We can set up a system with good intentions, but unintentionally
encourage behaviour and actions we don't want. Ranking systems
(and related reward systems) allow for two ways to "win" extra rewards.
The first, and the one we would like to see most is for people to
work harder, better and smarter and become more productive.
By being more productive they can vault over their lesser performing
colleagues to receive additional rewards. The second possibility is
to contribute to degrading the performance of those competing
for the same reward. An employee can vault into the upper echelons
of ranked performance by helping others do worse.

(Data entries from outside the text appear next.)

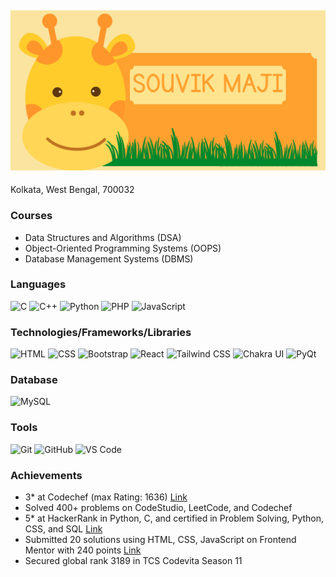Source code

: ## <img src="header.png"/>

Kolkata, West Bengal, 700032

### Courses

- Data Structures and Algorithms (DSA)
- Object-Oriented Programming Systems (OOPS)
- Database Management Systems (DBMS)

### Languages

![C](https://img.shields.io/badge/-C-000?&logo=C)
![C++](https://img.shields.io/badge/-C++-000?&logo=c%2b%2b&logoColor=00599C)
![Python](https://img.shields.io/badge/-Python-000?&logo=Python)
![PHP](https://img.shields.io/badge/-PHP-000?&logo=PHP)
![JavaScript](https://img.shields.io/badge/-JavaScript-000?&logo=JavaScript)

### Technologies/Frameworks/Libraries

![HTML](https://img.shields.io/badge/-HTML-000?&logo=HTML5)
![CSS](https://img.shields.io/badge/-CSS-000?&logo=CSS3&logoColor=1572B6)
![Bootstrap](https://img.shields.io/badge/-Bootstrap-000?&logo=Bootstrap)
![React](https://img.shields.io/badge/-React-000?&logo=React)
![Tailwind CSS](https://img.shields.io/badge/-Tailwind%20CSS-000?&logo=Tailwind%20CSS)
![Chakra UI](https://img.shields.io/badge/-Chakra%20UI-000?&logo=Chakra%20UI)
![PyQt](https://img.shields.io/badge/-PyQt-000?&logo=Qt)

### Database

![MySQL](https://img.shields.io/badge/-MySQL-000?&logo=MySQL)

### Tools

![Git](https://img.shields.io/badge/-Git-000?&logo=Git)
![GitHub](https://img.shields.io/badge/-GitHub-000?&logo=GitHub)
![VS Code](https://img.shields.io/badge/-VS%20Code-000?&logo=Visual-Studio-Code)

### Achievements

- 3* at Codechef (max Rating: 1636) [Link](https://www.codechef.com/users/s_o_u)
- Solved 400+ problems on CodeStudio, LeetCode, and Codechef
- 5* at HackerRank in Python, C, and certified in Problem Solving, Python, CSS, and SQL [Link](https://www.hackerrank.com/artistoflight)
- Submitted 20 solutions using HTML, CSS, JavaScript on Frontend Mentor with 240 points [Link](https://www.frontendmentor.io/profile/artistoflight)
- Secured global rank 3189 in TCS Codevita Season 11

This is certainly NOT what we want.
While it is only the most cut-throat employees who will deliberately
attempt to reduce the effectiveness of colleagues, the use of
ranking and related rewards does push even "nice" people
into doing things damaging to the organization.
If you reward based on relative ranks, you encourage:
- hoarding of resources so they are "there when needed"
- with-holding of information
- reduction of team-work and helping others
- and generally self-centred and self-serving actions.
Other Considerations
1) While ranking may seem to provide an objective means of
evaluating (since it can be used to assign numbers to people),
the rankings themselves are only as good as the criteria used
for ranking. They can be extremely deceptive, making it appear
that there is an objective valid evaluation process going on when,
in fact, there isn't.
2) The value of an employee RELATIVE TO PEERS, is irrelevant to
the success of any organization. It matters not a bit whether a
person is the best or the worst. What does matter is their absolute
contribution to the goals of the organization. Ranking doesn't
improve organizations. It only classifies people and does not
reflect the actual value of employees.
3) As a form of feedback ranking is virtually useless. If our goal
is to develop people, we need to provide specific concrete feedback.
Informing someone that they ranked in the top (or bottom)
twenty-five percent on something may send some sort of message,
but tells the recipient virtually nothing about how to improve.
4) Ranking can be devastating to the morale and trust of an
organization. Because it is difficult to rank objectively, employees
will almost always disagree with a ranking that places them
anywhere but in the top percent in the organization. Employees
often perceive the process as unfair and arbitrary. Research has
shown that the large majority of people believe they are above
average in job performance. Ranking guarantees disagreement.
5) Finally there is the issue of comparisons. In today's work world,
even people with the same job titles in the same "shop" may be
doing very different jobs and contributing in very different ways.
How is it possible to compare someone who functions as an
informal workplace leader to someone who is technically talented
but interpersonally unskilled? Both contribute in their own way.
It really is like comparing apples and oranges.